In a nation as vast and diverse as India, data is the bedrock on which policy, planning, and public health interventions must stand. Yet the very foundation appears worryingly shaky.
A recent compilation of 11 research papers on large-scale demographic and health surveys in India reveals an uncomfortable truth: we may be collecting more data than ever before, but we’re not necessarily collecting better data.
India’s flagship health surveys—such as the National Family Health Survey (NFHS), Longitudinal Ageing Study of India (LASI), and Indian Human Development Survey (IHDS)—are among the most cited data sources used to design government programmes and measure policy outcomes.

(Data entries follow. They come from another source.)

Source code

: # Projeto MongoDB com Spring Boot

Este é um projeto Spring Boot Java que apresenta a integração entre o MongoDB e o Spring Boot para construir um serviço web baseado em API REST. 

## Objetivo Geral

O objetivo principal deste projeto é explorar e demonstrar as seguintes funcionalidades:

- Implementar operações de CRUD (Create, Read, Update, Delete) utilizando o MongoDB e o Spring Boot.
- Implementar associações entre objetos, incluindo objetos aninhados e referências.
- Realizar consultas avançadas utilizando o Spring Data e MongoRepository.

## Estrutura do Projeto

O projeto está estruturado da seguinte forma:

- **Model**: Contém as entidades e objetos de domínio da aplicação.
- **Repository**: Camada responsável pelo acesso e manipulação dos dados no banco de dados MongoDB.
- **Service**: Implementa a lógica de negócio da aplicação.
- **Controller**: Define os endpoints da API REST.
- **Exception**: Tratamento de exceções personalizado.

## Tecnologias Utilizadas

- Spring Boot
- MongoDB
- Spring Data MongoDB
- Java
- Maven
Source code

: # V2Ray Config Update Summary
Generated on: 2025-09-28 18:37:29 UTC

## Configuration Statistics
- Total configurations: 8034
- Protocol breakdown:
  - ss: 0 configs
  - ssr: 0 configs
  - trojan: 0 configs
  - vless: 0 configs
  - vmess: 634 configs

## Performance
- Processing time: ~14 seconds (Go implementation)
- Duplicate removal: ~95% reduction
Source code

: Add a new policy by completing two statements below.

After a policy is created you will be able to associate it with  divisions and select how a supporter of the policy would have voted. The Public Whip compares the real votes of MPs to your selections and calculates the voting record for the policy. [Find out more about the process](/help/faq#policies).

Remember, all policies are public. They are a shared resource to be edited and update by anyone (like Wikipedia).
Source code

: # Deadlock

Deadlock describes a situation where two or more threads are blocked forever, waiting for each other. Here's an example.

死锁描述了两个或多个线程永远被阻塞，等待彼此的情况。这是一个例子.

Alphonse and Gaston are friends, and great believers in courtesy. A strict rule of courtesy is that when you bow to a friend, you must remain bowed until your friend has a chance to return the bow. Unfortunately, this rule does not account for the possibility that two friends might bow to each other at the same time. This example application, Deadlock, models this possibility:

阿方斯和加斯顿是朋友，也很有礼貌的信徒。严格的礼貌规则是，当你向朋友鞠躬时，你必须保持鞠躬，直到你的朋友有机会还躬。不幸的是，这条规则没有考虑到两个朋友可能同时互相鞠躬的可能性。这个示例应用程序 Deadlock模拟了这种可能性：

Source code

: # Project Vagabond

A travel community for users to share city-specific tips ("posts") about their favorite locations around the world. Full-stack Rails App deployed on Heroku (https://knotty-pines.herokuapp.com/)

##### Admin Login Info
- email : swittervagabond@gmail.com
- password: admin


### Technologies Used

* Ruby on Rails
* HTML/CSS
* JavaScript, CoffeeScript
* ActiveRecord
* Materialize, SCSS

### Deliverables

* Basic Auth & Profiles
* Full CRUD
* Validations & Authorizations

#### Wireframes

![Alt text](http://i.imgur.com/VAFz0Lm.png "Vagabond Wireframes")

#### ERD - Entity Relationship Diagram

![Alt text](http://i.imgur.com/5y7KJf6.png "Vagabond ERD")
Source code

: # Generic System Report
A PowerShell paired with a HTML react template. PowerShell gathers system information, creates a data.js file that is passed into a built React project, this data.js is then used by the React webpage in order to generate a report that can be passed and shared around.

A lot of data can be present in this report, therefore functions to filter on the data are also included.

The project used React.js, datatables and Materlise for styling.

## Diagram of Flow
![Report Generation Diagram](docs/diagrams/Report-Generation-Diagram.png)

However, concerns over data quality—ranging from interviewer bias to inconsistent measurements and flawed methodologies—are not just technical irritants. They are structural red flags that could lead to deeply flawed policies, misallocation of funds, and skewed political narratives.
The 2019–21 NFHS reported, among other findings, that 13% of children were born prematurely and 17% had low birth weight—data that rightly raised alarms. But the worry now is not just the findings themselves but how they were arrived at. With rising demand for granular data at district and sub-district levels, survey questionnaires have become longer and sample sizes larger.
The natural consequence? Interviewer fatigue, poor training standards, inconsistencies in data collection, and delays in analysis. The result is a paradox: as we gather more data, we risk making it less reliable. Several studies in this special issue underscore how interviewer-level bias has crept into critical variables such as the number of children born, maternal care indicators, and even basic anthropometric measurements. Workload discrepancies among interviewers were found to skew results, raising serious questions about the accuracy of statistics we routinely treat as sacrosanct.
Solutions do exist, and some are refreshingly pragmatic. The recommendations include using outlier-based real-time monitoring tools to detect interviewer bias during fieldwork, modularizing the questionnaire, extending survey duration in data-heavy regions, and tailoring survey implementation to local conditions.
These aren’t radical overhauls—they’re common-sense fixes that have long been ignored in the rush to meet targets and publish reports. Another uncomfortable finding pertains to the use of the “wealth index” as a proxy for economic status in health surveys.
One paper makes a compelling argument for dropping this metric in favour of a simplified consumption expenditure schedule—one that would provide a more accurate picture of economic inequality in health outcomes.
Similarly, discrepancies between self-reported morbidity and test-based diagnosis, as well as the influence of third-party presence during sensitive interviews, highlight how social and cultural contexts must inform both data collection and interpretation.
There’s also an urgent call to evaluate the underutilised Health Management Information System (HMIS) data. With improvements, HMIS could supplement or even substitute certain aspects of survey data, especially when timeliness and cost-efficiency are concerns. At the institutional level, the National Data Quality Forum (NDQF), a collaboration between ICMR and the Population Council, has taken steps in the right direction.
But its efforts, however commendable, remain peripheral. Unless the culture of data quality assurance is baked into the DNA of every large-scale survey in India—right from questionnaire design to training, implementation, monitoring, and analysis—the trustworthiness of our health statistics will remain in doubt.
In short, India doesn’t just need more data—it needs better data. Policymakers, researchers, and civil society must demand that data quality analysis becomes a standard practice before public release and policy use, not an afterthought buried in academic journals. As the adage goes, garbage in, garbage out.
And when that garbage is feeding into national health policies, the cost is measured not in charts or spreadsheets, but in human lives.